II
She was out of the hospital in seventeen days. He went
to see her each afternoon, and in their long talks they drifted
back to intimacy. Once he hinted something of his relations
to Tanis and the Bunch, and she was inflated by the view that
a Wicked Woman had captivated her poor George.
If once he had doubted his neighbors and the supreme charm
of the Good Fellows, he was convinced now. You didn't, he
noted, "see Seneca Doane coming around with any flowers or
dropping in to chat with the Missus,'' but Mrs. Howard Littlefield
brought to the hospital her priceless wine jelly (flavored
with real wine); Orville Jones spent hours in picking out the
kind of novels Mrs. Babbitt liked—nice love stories about
New York millionaries and Wyoming cowpunchers; Louetta
Swanson knitted a pink bed-jacket; Sidney Finkelstein and
his merry brown-eyed flapper of a wife selected the prettiest
nightgown in all the stock of Parcher and Stein.

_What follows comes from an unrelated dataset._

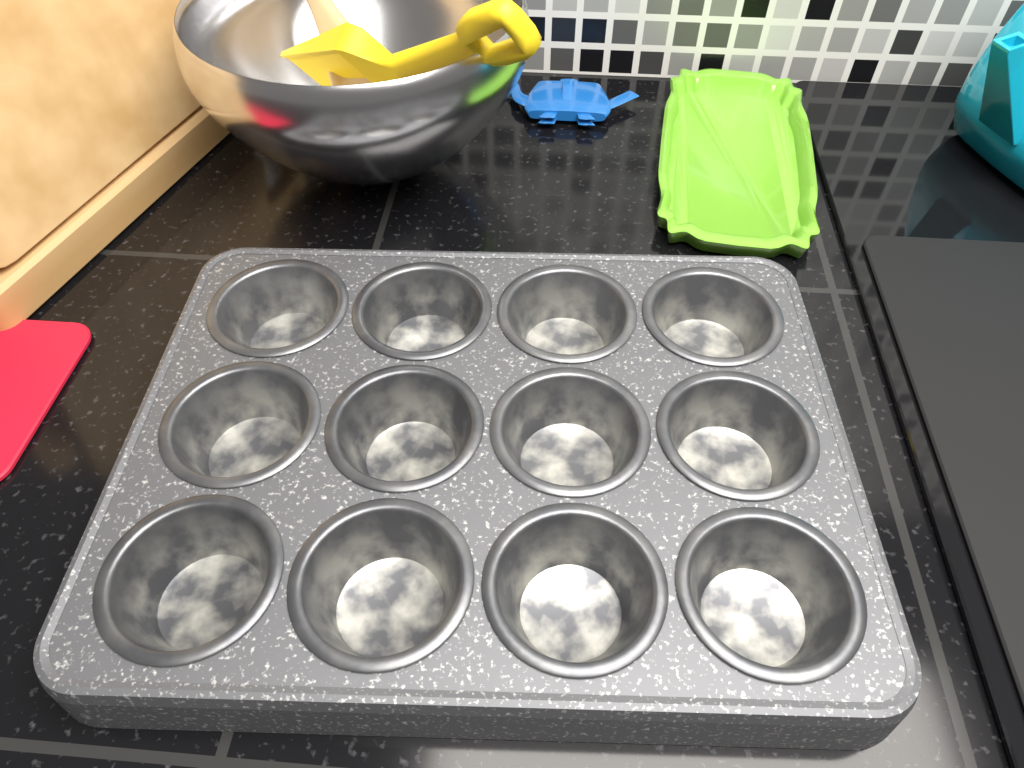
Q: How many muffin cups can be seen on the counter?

All his friends ceased whispering about him, suspecting him.
At the Athletic Club they asked after her daily. Club members
whose names he did not know stopped him to inquire,
"How's your good lady getting on?'' Babbitt felt that he
was swinging from bleak uplands down into the rich warm air
of a valley pleasant with cottages.
One noon Vergil Gunch suggested, "You planning to be at
the hospital about six? The wife and I thought we'd drop in.''
They did drop in. Gunch was so humorous that Mrs. Babbitt
said he must "stop making her laugh because honestly it was
hurting her incision.'' As they passed down the hall Gunch
demanded amiably, "George, old scout, you were soreheaded
about something, here a while back. I don't know why, and
it's none of my business. But you seem to be feeling all
hunky-dory again, and why don't you come join us in the
Good Citizens' League, old man? We have some corking
times together, and we need your advice.''
Then did Babbitt, almost tearful with joy at being coaxed
instead of bullied, at being permitted to stop fighting, at being
able to desert without injuring his opinion of himself, cease
utterly to be a domestic revolutionist. He patted Gunch's
shoulder, and next day he became a member of the Good Citizens'
League.
Within two weeks no one in the League was more violent
regarding the wickedness of Seneca Doane, the crimes of labor
unions, the perils of immigration, and the delights of golf,
morality, and bank-accounts than was George F. Babbitt.